Gérard Pourret des Editions Mouck réédite les textes de jeunesse des génies de la littérature, mais pas seulement. C’est à ce travail que nous nous intéressons aujourd’hui : la collection Juvenilia est à découvrir absolument, de Maurice Carême à Rimbaud en passant par Hugo, Daudet ou Mark Twain, chaque ouvrage donne un éclairage passionnant sur les premiers pas littéraires des grandes stars de la littérature !

Les textes écrits alors que ces grands noms n’étaient encore que des enfants ou des adolescents, sont souvent des inédits, ou n’ont du moins jamais été publiés en tant que tels. On appréciera la recherche iconographique qui donne à chaque texte de cette collection son caractère propre, sans formatage apparent. L’idée est aussi de désacraliser les monuments de la littérature, en donnant à découvrir des oeuvres de jeunesse, des textes parfois publiés avec des fautes d’orthographe, comme celui de Flaubert « Drôle de monde que ma tête ».
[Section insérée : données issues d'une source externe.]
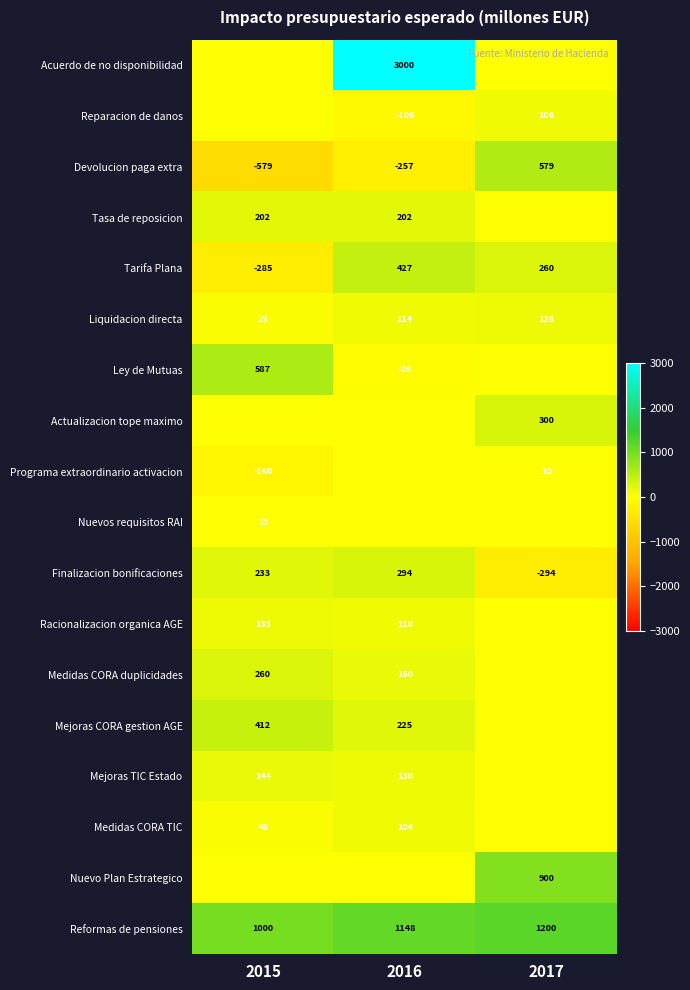

The Finalizacion bonificaciones series shows 97.4 at 2016. True or false?

False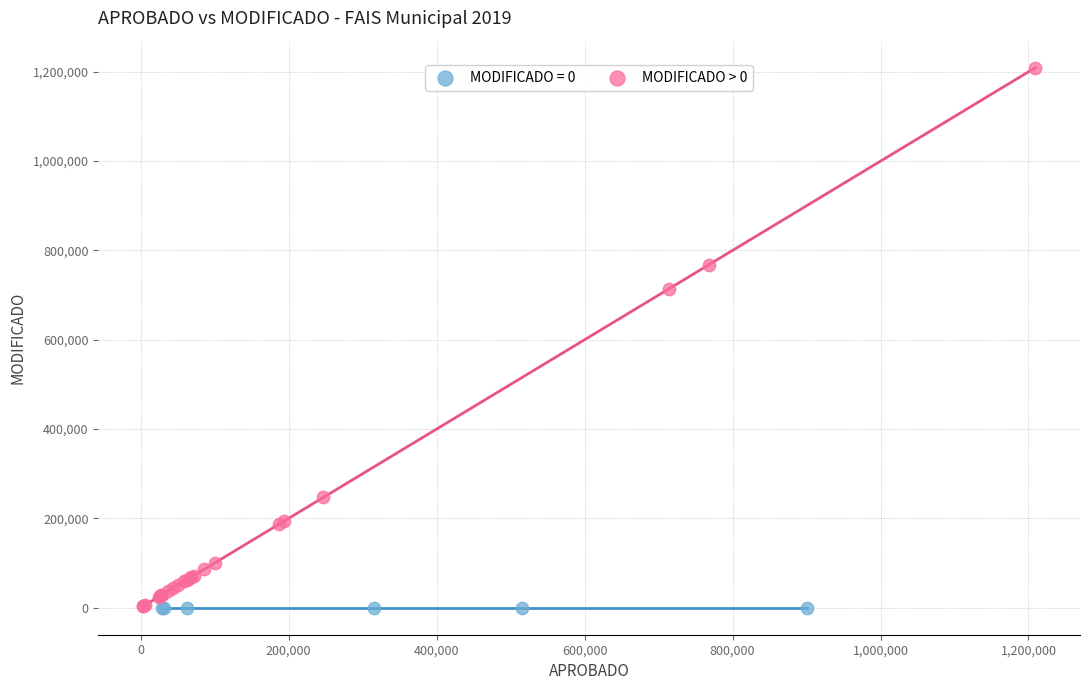

Which series reaches the maximum Y coordinate?

MODIFICADO > 0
« La caverne du magicien » écrit par Lewis Carrol à dix-sept ans, et publié dans une revue familiale « Le parapluie du presbytère », présente déjà toutes les caractéristiques et l’originalité que l’on retrouvera quinze ans plus tard dans le célèbre « Alice aux pays des merveilles ». Le lecteur est partie prenante du récit : « Ami lecteur, oseras-tu pénétrer dans la caverne du grand magicien ? » Le rêve cauchemardesque et absurde qui va suivre est mis en images par l’artiste Anne Moreau-Vagnon, dont le travail original mêle photographies et marionnettes.

La démarche d’édition est d’autant plus remarquable que Gérard Pourret fait partie de ceux qui éditent aussi des oeuvres d’enfants. Une autre collection de sa maison, la collection Mutins, est dédiée à ce travail suffisamment rare pour être remarqué et découvert sans attendre.